++++ Document segment ++++

Abstract
Abstract
Depressurisation of waterflooded reservoirs can economically increase recovery and extend the life of mature fields. The process is underway in the Brent Field in the North Sea [1] and is under evaluation in several others [2]. Most of the previous published studies on depressurisation have focused on the critical gas saturation as the crucial factor in determining the recovery potential [3,4]. Recent experiments using reservoir condition, three-phase in-situ saturation measurements have enabled critical gas saturations and gas relative permeabilities to be determined during depressurisation [5]. This work has shown conclusively that conventional external gas drive experiments do not represent the depressurisation process and that actual gas relative permeabilities can be several orders of magnitude lower than conventional data.
This paper describes the modelling of results from an experimental coreflood, and demonstrates the effect of using the resulting relative permeability curves in a full-field simulation of depressurisation in the South Brae field. The results indicate that less hydrocarbons are produced then predicted in earlier field assessments and emphasizes the need for representative experimental measurements when making field development plans.
Introduction
Location.
The South Brae Field is a large, mature oil field located in Blocks 16/7a and 16/7b of the UK North Sea, 160 miles northeast of Aberdeen (Fig. 1). It has been developed and produced from Brae Alpha, which is a fixed leg platform in 350 ft of water.
Geology.
The field lies on the western margin of the South Viking Graben, within the Upper Jurassic Brae formation. The reservoir is comprised of thick conglomerate and sandstone units, deposited in the proximal region of a submarine fan. The conglomerates predominantly occur as debris flows infilling large incised channels up to 2 miles from the sediment entry point. Thick distal sandstone units were deposited up to 10 miles further east on the basin floor. Fine-grained sediments are generally found at fan margins or in inter-channel areas. Overall, sediments grade from thick conglomerate sequences inter-bedded with thin sand stringers at the crest with thickening sand and shale deposits to the east.

++++

#### [What to produce]
Echo the passage of the South Brae depressurisation text between "Introduction" and "ft of water.", inclusive, without changing a word.

++++ Data extract ++++

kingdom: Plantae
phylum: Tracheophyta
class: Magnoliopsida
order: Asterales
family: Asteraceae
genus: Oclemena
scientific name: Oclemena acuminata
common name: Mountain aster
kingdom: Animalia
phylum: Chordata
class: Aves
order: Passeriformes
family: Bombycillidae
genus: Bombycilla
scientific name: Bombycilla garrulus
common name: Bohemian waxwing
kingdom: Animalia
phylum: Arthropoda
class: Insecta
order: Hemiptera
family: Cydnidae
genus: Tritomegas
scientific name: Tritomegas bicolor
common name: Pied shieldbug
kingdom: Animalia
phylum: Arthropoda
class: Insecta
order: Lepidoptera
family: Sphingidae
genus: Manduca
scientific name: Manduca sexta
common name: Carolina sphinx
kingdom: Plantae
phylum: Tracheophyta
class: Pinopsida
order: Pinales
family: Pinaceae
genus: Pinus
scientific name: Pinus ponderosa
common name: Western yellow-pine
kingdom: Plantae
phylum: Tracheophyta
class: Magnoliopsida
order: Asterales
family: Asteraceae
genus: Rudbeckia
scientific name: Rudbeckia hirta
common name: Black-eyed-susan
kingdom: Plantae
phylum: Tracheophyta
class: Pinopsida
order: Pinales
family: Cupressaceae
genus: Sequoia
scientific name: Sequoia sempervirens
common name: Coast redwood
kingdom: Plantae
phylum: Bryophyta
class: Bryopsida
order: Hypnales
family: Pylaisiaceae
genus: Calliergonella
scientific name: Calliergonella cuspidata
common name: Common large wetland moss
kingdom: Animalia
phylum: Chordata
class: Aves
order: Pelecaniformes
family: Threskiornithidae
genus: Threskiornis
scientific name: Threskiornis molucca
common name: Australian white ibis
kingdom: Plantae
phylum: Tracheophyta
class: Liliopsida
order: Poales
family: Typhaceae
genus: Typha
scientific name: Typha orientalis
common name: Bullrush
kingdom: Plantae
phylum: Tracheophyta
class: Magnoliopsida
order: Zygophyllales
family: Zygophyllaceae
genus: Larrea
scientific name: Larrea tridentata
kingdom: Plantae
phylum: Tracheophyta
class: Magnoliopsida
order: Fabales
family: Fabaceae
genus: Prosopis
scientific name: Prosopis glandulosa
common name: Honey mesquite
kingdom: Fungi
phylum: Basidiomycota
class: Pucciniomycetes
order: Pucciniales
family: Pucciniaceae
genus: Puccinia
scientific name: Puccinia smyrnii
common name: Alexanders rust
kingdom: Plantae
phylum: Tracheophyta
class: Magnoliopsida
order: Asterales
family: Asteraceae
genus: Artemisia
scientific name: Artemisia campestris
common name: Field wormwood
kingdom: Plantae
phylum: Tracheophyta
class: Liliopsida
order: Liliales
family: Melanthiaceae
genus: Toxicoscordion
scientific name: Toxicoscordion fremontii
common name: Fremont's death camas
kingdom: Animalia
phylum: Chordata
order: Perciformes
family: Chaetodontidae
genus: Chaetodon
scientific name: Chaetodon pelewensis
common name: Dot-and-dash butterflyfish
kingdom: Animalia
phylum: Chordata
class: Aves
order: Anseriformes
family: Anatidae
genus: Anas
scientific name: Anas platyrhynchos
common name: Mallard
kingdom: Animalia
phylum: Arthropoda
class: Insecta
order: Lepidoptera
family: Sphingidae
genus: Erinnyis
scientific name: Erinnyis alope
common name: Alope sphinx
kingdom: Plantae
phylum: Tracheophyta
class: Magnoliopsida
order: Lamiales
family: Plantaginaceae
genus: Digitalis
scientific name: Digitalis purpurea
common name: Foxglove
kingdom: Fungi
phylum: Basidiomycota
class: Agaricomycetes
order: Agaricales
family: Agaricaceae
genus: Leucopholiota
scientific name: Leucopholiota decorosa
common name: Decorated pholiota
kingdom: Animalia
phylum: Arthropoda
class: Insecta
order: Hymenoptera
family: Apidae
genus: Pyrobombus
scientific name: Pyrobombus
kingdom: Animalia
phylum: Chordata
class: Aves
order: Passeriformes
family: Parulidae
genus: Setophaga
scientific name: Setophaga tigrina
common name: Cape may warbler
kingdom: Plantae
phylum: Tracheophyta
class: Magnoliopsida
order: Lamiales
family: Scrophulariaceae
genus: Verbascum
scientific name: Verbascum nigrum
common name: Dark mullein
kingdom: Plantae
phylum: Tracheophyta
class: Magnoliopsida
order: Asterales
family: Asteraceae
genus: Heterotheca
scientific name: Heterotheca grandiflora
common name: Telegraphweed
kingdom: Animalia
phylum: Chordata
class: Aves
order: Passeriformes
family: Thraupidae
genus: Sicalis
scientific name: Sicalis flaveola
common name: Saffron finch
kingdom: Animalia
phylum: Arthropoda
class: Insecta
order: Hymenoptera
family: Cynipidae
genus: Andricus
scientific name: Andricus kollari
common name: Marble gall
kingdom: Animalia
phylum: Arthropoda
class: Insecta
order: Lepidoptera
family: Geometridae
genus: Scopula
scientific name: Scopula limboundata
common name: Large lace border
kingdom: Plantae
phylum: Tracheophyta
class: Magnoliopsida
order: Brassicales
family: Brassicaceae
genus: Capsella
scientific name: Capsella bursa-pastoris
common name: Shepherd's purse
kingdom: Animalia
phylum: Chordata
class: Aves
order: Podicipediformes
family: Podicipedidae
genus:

++++

#### [Final result]
Introduction
Location.
The South Brae Field is a large, mature oil field located in Blocks 16/7a and 16/7b of the UK North Sea, 160 miles northeast of Aberdeen (Fig. 1). It has been developed and produced from Brae Alpha, which is a fixed leg platform in 350 ft of water.